### Exercices proposés:
(1) D'après l'extrait sur les protections hygiéniques, pourquoi Gérard Lina juge-t-il les résultats de l'étude « très rassurant[s] » ? Répondez en une à trois phrases.
(2) Poursuivez l'extrait sur les protections hygiéniques et le choc toxique en reprenant après sa dernière phrase.

### Extrait du document:
---+---
Les protections actuelles sont moins dangereuses que dans les années 80. Les auteurs de l’étude (dont les résultats ne sont que partiels) publiée cette semaine ont cherché à savoir si les protections hygiéniques actuellement commercialisées sur le marché constituent des terreaux propices au développement des toxines responsables du choc toxique. Et la réponse se veut rassurante.
"On a reproduit l’étude qui avait été menée dans les années 80 avec le tampon Rely. Il s’agit de mettre différents types de tampons et coupes menstruelles dans une culture de staphylocoque dans un sac plastique qui reproduit la condition vaginale, à 37°C et de regarder au bout de quelques heures les conséquences", décrit Gérard Lina. Et de poursuivre : "La plupart des protections, tampons ou coupes, ont un impact neutre, c’est-à-dire qu’il n’y a ni plus ni moins de bactéries au bout de 8 heures que s’il n’y avait pas de protection périodique interne. C’est très rassurant : dans les années 80, sur le tampon Rely, au bout de quelques heures, la production de staphylocoques était multipliée par dix !", assure Gérard Lina.
---+---
### Données fournies:

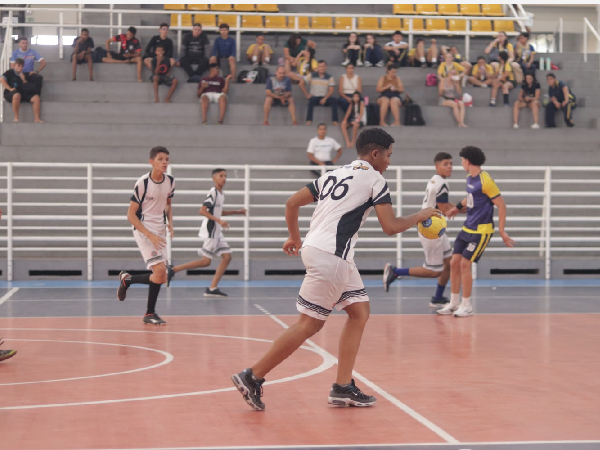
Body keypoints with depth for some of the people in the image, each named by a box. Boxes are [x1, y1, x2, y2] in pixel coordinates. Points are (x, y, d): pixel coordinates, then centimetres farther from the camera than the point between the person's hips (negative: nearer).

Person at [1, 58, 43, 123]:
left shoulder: (24, 75, 19)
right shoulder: (10, 72, 7)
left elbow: (30, 87, 15)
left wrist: (24, 80, -2)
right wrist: (10, 88, -18)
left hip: (23, 94, 5)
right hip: (10, 93, -5)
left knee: (36, 97, -17)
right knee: (17, 95, -41)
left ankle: (37, 119, -18)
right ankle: (16, 118, -34)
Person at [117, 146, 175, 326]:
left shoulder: (170, 181, 2)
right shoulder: (142, 183, -16)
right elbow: (131, 214, -14)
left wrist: (170, 222, -1)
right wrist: (150, 235, -21)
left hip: (160, 232, 7)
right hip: (143, 229, -7)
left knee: (162, 278, 6)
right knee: (160, 269, -20)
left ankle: (126, 279, 27)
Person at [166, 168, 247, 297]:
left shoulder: (221, 194, 15)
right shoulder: (213, 192, -13)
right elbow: (202, 211, -20)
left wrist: (236, 212, 24)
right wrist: (219, 221, -25)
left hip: (216, 231, 9)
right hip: (210, 230, -9)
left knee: (227, 257, 2)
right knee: (206, 261, -9)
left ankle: (212, 288, 2)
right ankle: (173, 269, -2)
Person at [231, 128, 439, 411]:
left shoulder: (335, 174, 20)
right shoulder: (374, 179, -3)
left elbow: (292, 202, 19)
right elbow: (390, 227, -9)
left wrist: (294, 238, 31)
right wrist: (420, 216, 7)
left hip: (335, 256, 9)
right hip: (329, 255, -9)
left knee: (360, 311, 12)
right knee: (309, 324, -5)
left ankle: (343, 388, 11)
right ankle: (252, 377, -1)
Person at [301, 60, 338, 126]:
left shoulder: (330, 77, 3)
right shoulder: (312, 75, 3)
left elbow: (331, 90, -4)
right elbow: (301, 84, 3)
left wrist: (325, 99, -20)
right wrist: (307, 95, -3)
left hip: (325, 98, 1)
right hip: (315, 97, -1)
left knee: (334, 100, -29)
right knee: (312, 99, -36)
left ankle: (335, 121, -31)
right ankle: (309, 120, -37)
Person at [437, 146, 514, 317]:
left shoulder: (485, 181, -17)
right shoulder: (470, 178, 9)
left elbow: (501, 205, -15)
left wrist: (502, 231, -16)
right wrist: (458, 207, 36)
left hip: (481, 230, -8)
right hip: (467, 228, 8)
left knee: (465, 264, -11)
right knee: (454, 263, 5)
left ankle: (466, 306, 2)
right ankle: (454, 303, 16)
---+---
### Corrigé:
(1) La plupart des tampons et coupes menstruelles testés ont un impact neutre : au bout de 8 heures, il n'y a ni plus ni moins de bactéries que sans protection périodique interne. Dans les années 80, avec le tampon Rely, la production de staphylocoques était au contraire multipliée par dix au bout de quelques heures.

(2)
Certaines protections sont plus neutres que d’autres. L'étude constate en revanche que les coupes menstruelles, parfois aussi appelées "cup" (sorte de petit entonnoir, la plupart du temps en silicone, qui s’insère dans le vagin) permettent une arrivée d'air plus importante, donc d'oxygène, ce qui favorise la croissance du staphylocoque. "Il apparaît dans cette étude que certains tampons diminuent la production de bactéries et staphylocoques. Et que si elles ne sont pas dangereuses, les coupes menstruelles peuvent tout comme les tampons, provoquer dans des cas extrêmement rares un choc toxique. Mais il ne faut pas oublier que cette étude a été faite in vitro (donc pas en conditions réelles ndlr) et que les petites différences entre tel et tel tampon ou coupe sont peu pertinentes", ajoute Gérard Lina.
Comment bien utiliser les protections ?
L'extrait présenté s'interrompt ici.